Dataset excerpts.
____
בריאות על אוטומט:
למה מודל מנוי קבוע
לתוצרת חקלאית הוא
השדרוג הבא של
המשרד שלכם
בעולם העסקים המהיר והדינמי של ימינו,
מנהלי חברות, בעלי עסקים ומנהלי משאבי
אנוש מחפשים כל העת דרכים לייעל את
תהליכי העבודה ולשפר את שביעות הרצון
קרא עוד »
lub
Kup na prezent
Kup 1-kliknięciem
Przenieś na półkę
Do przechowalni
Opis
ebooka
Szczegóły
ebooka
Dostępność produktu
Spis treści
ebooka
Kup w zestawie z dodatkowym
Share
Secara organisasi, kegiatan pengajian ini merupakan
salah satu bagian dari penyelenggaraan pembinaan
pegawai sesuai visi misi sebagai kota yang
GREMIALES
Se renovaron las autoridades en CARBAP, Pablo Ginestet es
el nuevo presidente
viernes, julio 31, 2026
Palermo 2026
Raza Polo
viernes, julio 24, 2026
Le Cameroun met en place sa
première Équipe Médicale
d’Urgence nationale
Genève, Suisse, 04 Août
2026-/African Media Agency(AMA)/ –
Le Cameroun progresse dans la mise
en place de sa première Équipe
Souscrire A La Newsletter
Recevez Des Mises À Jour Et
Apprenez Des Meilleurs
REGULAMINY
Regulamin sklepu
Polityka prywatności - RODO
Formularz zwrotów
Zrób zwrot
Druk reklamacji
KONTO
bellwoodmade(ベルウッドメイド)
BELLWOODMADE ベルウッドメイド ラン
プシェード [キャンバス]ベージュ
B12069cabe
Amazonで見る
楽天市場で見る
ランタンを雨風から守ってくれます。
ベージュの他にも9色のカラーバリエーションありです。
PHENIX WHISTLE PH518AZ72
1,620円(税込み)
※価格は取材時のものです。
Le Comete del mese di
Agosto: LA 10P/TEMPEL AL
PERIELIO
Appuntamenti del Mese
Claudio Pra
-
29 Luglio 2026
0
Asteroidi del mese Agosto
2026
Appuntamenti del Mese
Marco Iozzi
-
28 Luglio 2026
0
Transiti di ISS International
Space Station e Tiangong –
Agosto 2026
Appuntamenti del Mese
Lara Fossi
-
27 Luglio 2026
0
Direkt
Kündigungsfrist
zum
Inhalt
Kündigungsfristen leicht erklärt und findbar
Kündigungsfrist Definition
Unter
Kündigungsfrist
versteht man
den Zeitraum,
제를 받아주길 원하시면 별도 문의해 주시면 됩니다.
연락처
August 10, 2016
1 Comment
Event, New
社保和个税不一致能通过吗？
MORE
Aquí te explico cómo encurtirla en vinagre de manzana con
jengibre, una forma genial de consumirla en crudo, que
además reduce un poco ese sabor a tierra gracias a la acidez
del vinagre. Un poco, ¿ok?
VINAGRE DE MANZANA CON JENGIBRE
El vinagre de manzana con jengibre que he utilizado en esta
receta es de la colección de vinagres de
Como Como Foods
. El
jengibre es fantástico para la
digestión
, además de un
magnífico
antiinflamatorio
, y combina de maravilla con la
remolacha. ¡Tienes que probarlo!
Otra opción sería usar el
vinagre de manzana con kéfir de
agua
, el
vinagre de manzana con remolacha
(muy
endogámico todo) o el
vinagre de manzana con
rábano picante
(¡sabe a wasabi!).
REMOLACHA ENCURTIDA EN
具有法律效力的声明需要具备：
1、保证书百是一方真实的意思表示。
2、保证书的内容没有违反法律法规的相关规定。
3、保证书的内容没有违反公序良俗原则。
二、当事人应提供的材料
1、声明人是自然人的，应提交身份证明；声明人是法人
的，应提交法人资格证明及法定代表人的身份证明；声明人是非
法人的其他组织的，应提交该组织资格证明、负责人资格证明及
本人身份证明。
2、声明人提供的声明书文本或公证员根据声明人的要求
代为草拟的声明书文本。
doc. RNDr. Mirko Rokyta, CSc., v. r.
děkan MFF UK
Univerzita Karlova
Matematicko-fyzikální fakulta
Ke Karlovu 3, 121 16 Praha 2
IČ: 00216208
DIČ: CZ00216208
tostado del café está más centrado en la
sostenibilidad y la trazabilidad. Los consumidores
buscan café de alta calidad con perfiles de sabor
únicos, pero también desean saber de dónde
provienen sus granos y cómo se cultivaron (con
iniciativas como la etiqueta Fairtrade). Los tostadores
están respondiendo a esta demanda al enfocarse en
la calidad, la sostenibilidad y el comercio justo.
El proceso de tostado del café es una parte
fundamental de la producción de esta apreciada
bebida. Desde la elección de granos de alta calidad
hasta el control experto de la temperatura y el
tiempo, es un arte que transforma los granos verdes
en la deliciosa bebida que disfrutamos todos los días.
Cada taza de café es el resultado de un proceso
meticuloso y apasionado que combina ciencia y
____
About this exercise.
Report every line above that contains the word "Équipe", matching case exactly.

Response to the exercise.
première Équipe Médicale
en place de sa première Équipe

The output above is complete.